[STUDY QUESTIONS]:
A: Answer these questions from the buy-to-let article:
(i) At what level does the article say interest rates are currently set?
(ii) What rate did those on the Monetary Policy Committee who voted for a rise suggest?
(iii) What levy on second homes does the article name?
B: Quote the buy-to-let article from "In the last" to "be in demand.".
C: Summarize the buy-to-let article in two sentences.

[TEXT PASSAGE]:
■ ■ ■ ■
Buy-to-let will always be a strong investment
Expert view: Andrew Turner, chief executive, Commercial Trust
Someone asked me yesterday whether I felt positive about the future of buy-to-let, a very reasonable question given the furore in the sector, but my answer was readily and easily “yes”. I want to tell you why, point by point.
The fear: If interest rates go up then margins of profit on buy-to-let could narrow.
The reality: Interest rates may well go up; they are currently set at 0.25%. Given the uncertainty of everything Brexit, Trump and North Korea-related, the Bank of England (BoE) knows it needs to achieve economic harmony as best it can, so a big jump in interest rates is unlikely to happen in the near future.
If you look at the last vote on this by the BoE’s Monetary Policy Committee, those that voted for a rise suggested 0.5%, which is still incredibly low and bears out this point.
The fear: The government will start building the 300,000 homes needed to dig themselves out of the housing crisis and the need for rental property will reduce.
The reality: Neither the Conservatives nor Labour have achieved house-building goals in over two decades of saying they will.
In the last economic crash, huge numbers of people were forced out of house-building trades. This means that, even if the government could put the structure in place to build, there are not enough people to do the work.
For this reason, housing will continue to be in short supply, house prices will be out of reach to many and rental property will be in demand.
The fear: The 3% levy on second homes will stop landlords investing in property.
The reality: This is one of the fundamental areas where the government has got it wrong. They have assumed that landlords are as emotional about their investment properties as they are about their homes.
■ ■ ■ ■
Dataset entries:
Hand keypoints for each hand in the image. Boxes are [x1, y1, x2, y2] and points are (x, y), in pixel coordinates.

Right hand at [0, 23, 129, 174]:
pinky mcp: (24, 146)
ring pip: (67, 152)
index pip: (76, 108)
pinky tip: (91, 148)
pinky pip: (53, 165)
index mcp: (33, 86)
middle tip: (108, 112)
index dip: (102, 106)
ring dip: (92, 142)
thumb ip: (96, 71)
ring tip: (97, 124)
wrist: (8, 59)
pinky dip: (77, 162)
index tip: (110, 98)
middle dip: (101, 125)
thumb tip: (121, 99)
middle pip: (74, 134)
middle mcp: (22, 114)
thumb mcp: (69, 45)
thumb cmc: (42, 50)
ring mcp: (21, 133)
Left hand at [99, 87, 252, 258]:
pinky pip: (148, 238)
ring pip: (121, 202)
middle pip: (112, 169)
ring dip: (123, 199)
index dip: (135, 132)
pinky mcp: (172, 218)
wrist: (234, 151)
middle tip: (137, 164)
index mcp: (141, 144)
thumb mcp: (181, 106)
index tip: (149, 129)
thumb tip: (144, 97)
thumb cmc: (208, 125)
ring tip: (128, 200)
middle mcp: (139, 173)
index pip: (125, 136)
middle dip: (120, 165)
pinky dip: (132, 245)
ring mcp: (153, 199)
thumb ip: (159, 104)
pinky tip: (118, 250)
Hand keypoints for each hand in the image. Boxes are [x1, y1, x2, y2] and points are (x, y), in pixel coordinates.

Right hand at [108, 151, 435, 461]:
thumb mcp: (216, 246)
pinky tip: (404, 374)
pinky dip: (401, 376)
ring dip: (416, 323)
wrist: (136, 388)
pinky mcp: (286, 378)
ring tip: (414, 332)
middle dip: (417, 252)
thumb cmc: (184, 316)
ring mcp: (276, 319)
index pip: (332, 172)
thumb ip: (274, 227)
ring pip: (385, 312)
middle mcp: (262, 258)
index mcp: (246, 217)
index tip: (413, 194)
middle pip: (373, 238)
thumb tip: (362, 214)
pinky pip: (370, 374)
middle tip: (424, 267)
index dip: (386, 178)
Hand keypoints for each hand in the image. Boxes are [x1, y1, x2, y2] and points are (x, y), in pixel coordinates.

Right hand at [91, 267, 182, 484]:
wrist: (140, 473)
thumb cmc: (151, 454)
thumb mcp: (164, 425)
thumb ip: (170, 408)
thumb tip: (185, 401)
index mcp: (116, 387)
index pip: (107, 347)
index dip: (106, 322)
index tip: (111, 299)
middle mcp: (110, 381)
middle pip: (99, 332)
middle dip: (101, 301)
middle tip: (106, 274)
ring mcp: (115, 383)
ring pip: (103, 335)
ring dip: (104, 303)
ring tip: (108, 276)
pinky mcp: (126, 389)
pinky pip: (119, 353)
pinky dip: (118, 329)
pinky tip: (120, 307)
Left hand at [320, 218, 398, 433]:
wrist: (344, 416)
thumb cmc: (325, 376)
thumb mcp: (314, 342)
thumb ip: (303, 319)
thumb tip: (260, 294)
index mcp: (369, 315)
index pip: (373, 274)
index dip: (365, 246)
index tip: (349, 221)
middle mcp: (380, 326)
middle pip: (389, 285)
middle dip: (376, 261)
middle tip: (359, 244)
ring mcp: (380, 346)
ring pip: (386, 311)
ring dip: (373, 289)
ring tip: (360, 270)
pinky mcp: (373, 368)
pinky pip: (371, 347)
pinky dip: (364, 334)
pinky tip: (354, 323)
■ ■ ■ ■
[OUTPUTS BY TASK]:
A:
(i) 0.25%
(ii) 0.5%
(iii) A 3% levy

B:
In the last economic crash, huge numbers of people were forced out of house-building trades. This means that, even if the government could put the structure in place to build, there are not enough people to do the work.
For this reason, housing will continue to be in short supply, house prices will be out of reach to many and rental property will be in demand.

C: Andrew Turner, chief executive of Commercial Trust, feels positive about the future of buy-to-let and takes up the sector's fears point by point. The article argues that a big jump in interest rates is unlikely, that a shortage of house-building workers will keep rental property in demand, and that the government wrongly assumed landlords are as emotional about investment properties as about their homes.